Umělec: Sir William Newzam Prior Nicholson
Datum: 1903
Muzeum: Hill-Stead Museum (Farmington, United States)
Technika: Oil
William Nicholson began his career designing posters and eventually published several successful portfolios of woodblock prints. One of these portfolios was a series entitled Twelve Portraits, which included a likeness of James McNeill Whistler. By 1901, Nicholson had given up printmaking as a full-time career and shifted to painting. One of his first themes as a painter was that of the Morris Dancers, a group of folk dancers invited by the Duke of Marlborough to perform at Blenheim Palace (Winston Churchill’s ancestral home) near Nicholson’s home in Woodstock, Oxfordshire, England.
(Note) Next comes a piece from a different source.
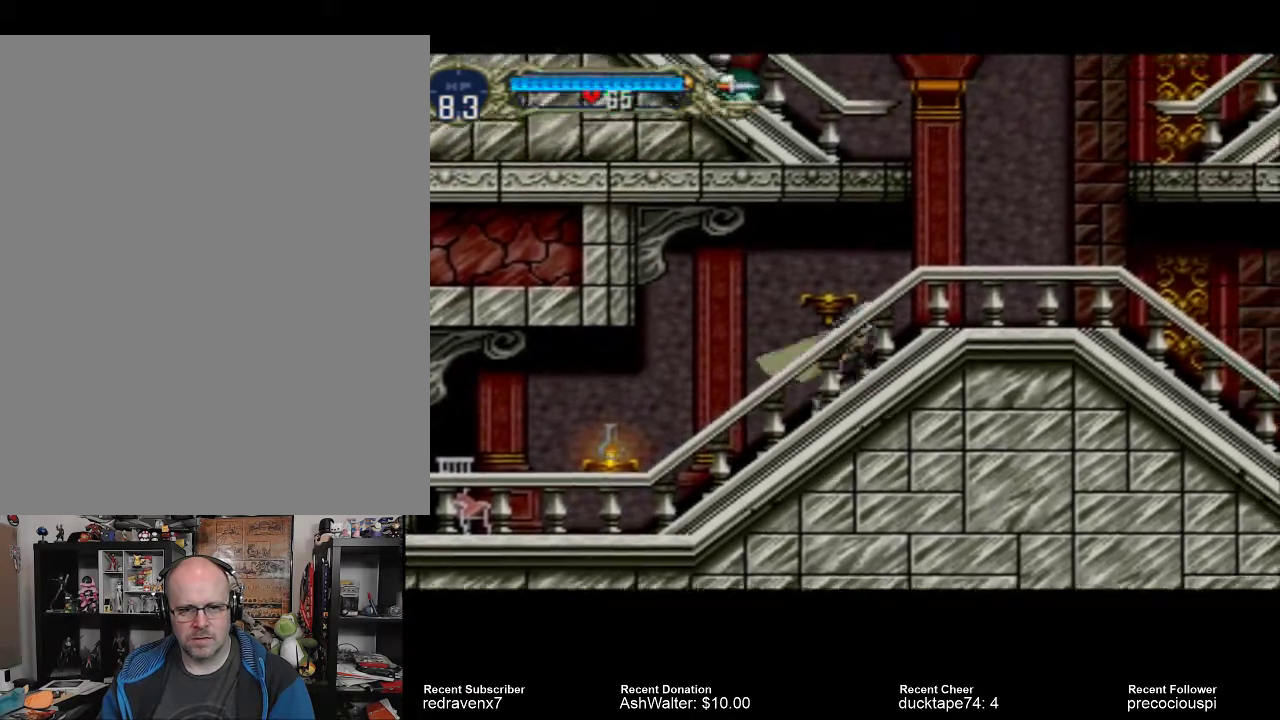
{"buttons": [], "events": []}
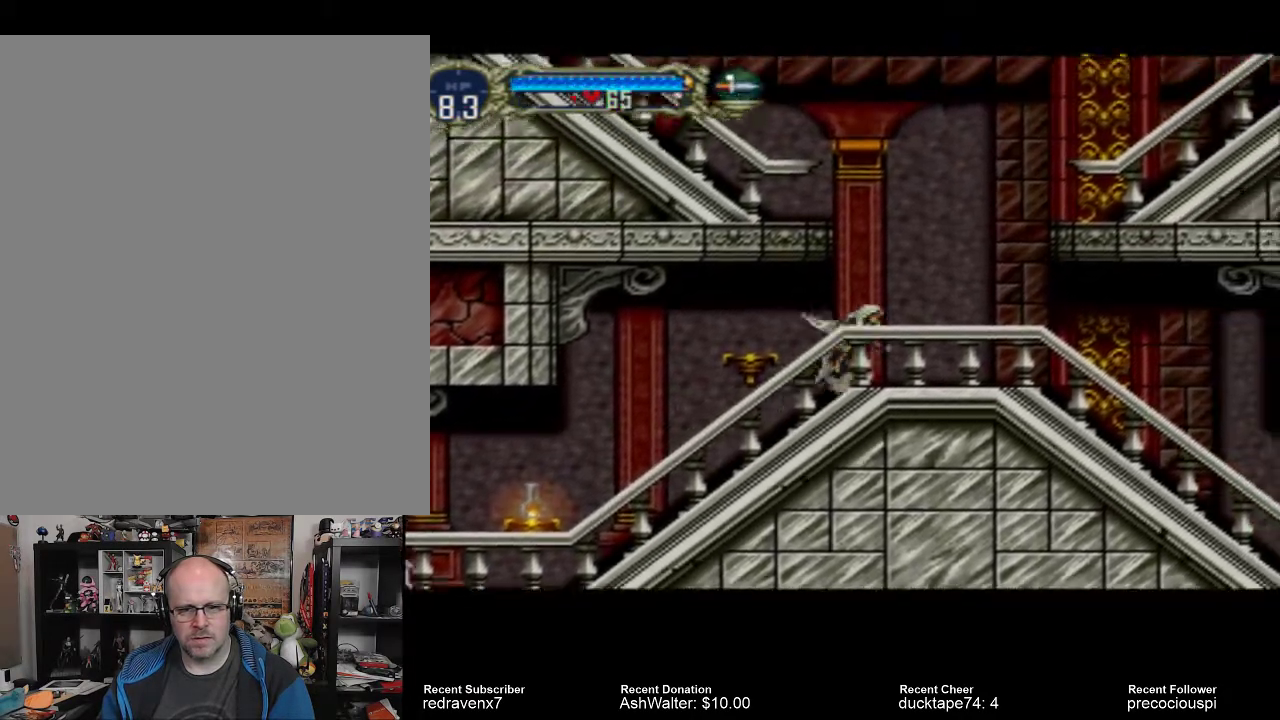
{"buttons": [], "events": []}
Morris dancing, which exists still today and is accompanied by music and features various implements, such as sticks, swords, and handkerchiefs, was a firmly established English custom by Shakespeare’s time – a yearly tradition varying slightly by village and ensuring farmers and peasants good luck and a bountiful harvest. Britain had reacted to the industrialization and urbanization of the nation during the nineteenth century by idealizing and romanticizing the past and the countryside, and Nicholson was perhaps appealing to this contemporary interest in folk traditions. The influence of Whistler’s brushwork and atmospheric tones can be seen in Morris Dancers at the Gate of Blenheim Palace, as well as in other early paintings by Nicholson. The palette uses bright colors of red, white, and green characteristic of the dancers’ costumes, contrasted with muted browns in the background. Nicholson was also interested in set and costume design for theatrical productions, as well as in portraiture and teaching (Churchill was one of his students). This work is notable for being the only Nicholson oil painting on permanent view in North America.